100%|████████████████████████████████████████| 338M/338M [00:01<00:00, 189MiB/s]


## Create a function that computes the feature vectors for a batch of images

In [2]:
def compute_clip_features(photos_batch):
    # Load all the photos from the files
    photos = [Image.open(photo_file) for photo_file in photos_batch]
    
    # Preprocess all photos
    photos_preprocessed = torch.stack([preprocess(photo) for photo in photos]).to(device)

    with torch.no_grad():
        # Encode the photos batch to compute the feature vectors and normalize them
        photos_features = model.encode_image(photos_preprocessed)
        photos_features /= photos_features.norm(dim=-1, keepdim=True)

    # Transfer the feature vectors back to the CPU and convert to numpy
    return photos_features.cpu().numpy()

## Create a function to index embeddings into OpenSearch

In [3]:
from dotenv import load_dotenv
load_dotenv()
SERVICE_URI = os.getenv("SERVICE_URI")

from opensearchpy import OpenSearch
opensearch = OpenSearch(SERVICE_URI, use_ssl=True)
from opensearchpy.helpers import bulk

def index_embeddings_to_opensearch(data):
    actions = []
    for d in data:
        action = {
            "_index": "photos",  # Update with your index name
            "_source": {
                "image_url": d['image_url'],
                "embedding": d['embedding'].tolist()
            }
        }
        actions.append(action)
    success, _ = bulk(opensearch, actions, index="photos")
    print(f"Indexed {success} embeddings to OpenSearch")


## Iterate over images and process them in batches

In [4]:
import os

# Path to the directory containing photos
image_dir = "photos"

# Batch size for processing images and indexing embeddings
batch_size = 100

# List to store embeddings
data = []

# Process images in batches
image_files = os.listdir(image_dir)
for i in range(0, len(image_files), batch_size):
    batch_files = image_files[i:i+batch_size]
    batch_file_paths = [os.path.join(image_dir, file) for file in batch_files]

    # Compute embeddings for the batch of images
    batch_embeddings = compute_clip_features(batch_file_paths)

    # Create data dictionary for indexing
    for file_path, embedding in zip(batch_file_paths, batch_embeddings):
        data.append({'image_url': file_path, 'embedding': embedding})

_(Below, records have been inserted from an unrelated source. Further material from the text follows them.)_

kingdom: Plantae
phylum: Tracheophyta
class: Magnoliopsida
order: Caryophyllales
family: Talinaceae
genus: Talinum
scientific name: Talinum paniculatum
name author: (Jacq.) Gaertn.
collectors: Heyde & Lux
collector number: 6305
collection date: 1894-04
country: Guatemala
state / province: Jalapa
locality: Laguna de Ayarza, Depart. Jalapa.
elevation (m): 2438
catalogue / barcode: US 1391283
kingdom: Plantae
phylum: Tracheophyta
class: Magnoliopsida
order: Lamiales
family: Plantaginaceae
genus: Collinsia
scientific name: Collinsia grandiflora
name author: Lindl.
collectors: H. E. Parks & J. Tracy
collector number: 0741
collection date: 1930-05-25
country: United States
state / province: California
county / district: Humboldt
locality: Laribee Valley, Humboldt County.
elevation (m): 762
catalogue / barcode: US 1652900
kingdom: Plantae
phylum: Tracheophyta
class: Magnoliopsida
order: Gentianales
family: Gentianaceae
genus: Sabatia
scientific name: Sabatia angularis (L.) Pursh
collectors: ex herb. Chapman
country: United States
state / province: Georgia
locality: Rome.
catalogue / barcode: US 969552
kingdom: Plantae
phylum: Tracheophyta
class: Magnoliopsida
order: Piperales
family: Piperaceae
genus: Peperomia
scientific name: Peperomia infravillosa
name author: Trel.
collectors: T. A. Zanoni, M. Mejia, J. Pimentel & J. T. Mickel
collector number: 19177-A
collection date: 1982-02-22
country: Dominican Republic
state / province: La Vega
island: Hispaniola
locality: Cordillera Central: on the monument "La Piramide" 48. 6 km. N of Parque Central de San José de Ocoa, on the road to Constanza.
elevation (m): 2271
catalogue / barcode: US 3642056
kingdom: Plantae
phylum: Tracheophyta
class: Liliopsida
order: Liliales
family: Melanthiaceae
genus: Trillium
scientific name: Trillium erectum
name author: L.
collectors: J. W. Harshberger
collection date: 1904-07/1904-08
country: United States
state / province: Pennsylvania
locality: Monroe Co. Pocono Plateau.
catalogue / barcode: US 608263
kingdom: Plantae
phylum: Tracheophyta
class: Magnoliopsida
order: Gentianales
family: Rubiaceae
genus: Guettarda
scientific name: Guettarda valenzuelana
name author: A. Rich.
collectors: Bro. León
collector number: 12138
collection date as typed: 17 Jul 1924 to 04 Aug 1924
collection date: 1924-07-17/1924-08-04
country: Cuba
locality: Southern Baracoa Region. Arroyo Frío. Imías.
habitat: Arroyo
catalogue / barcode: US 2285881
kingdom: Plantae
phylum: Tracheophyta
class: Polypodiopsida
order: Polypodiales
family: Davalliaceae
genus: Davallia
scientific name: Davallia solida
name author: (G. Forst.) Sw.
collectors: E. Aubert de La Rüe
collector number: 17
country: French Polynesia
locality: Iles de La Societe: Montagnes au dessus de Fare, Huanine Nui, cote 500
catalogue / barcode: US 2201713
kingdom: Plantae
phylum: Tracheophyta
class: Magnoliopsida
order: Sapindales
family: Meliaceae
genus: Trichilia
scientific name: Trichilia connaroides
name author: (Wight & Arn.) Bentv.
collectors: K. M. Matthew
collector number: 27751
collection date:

    # Check if we have enough data to index
    if len(data) >= batch_size:
        index_embeddings_to_opensearch(data)
        data = []

# Index any remaining data
if len(data) > 0:
    index_embeddings_to_opensearch(data)

print("All embeddings indexed successfully.")



Indexed 100 embeddings to OpenSearch
Indexed 100 embeddings to OpenSearch
Indexed 100 embeddings to OpenSearch
Indexed 100 embeddings to OpenSearch
Indexed 100 embeddings to OpenSearch
Indexed 100 embeddings to OpenSearch
Indexed 100 embeddings to OpenSearch
Indexed 100 embeddings to OpenSearch
Indexed 100 embeddings to OpenSearch
Indexed 100 embeddings to OpenSearch
All embeddings indexed successfully.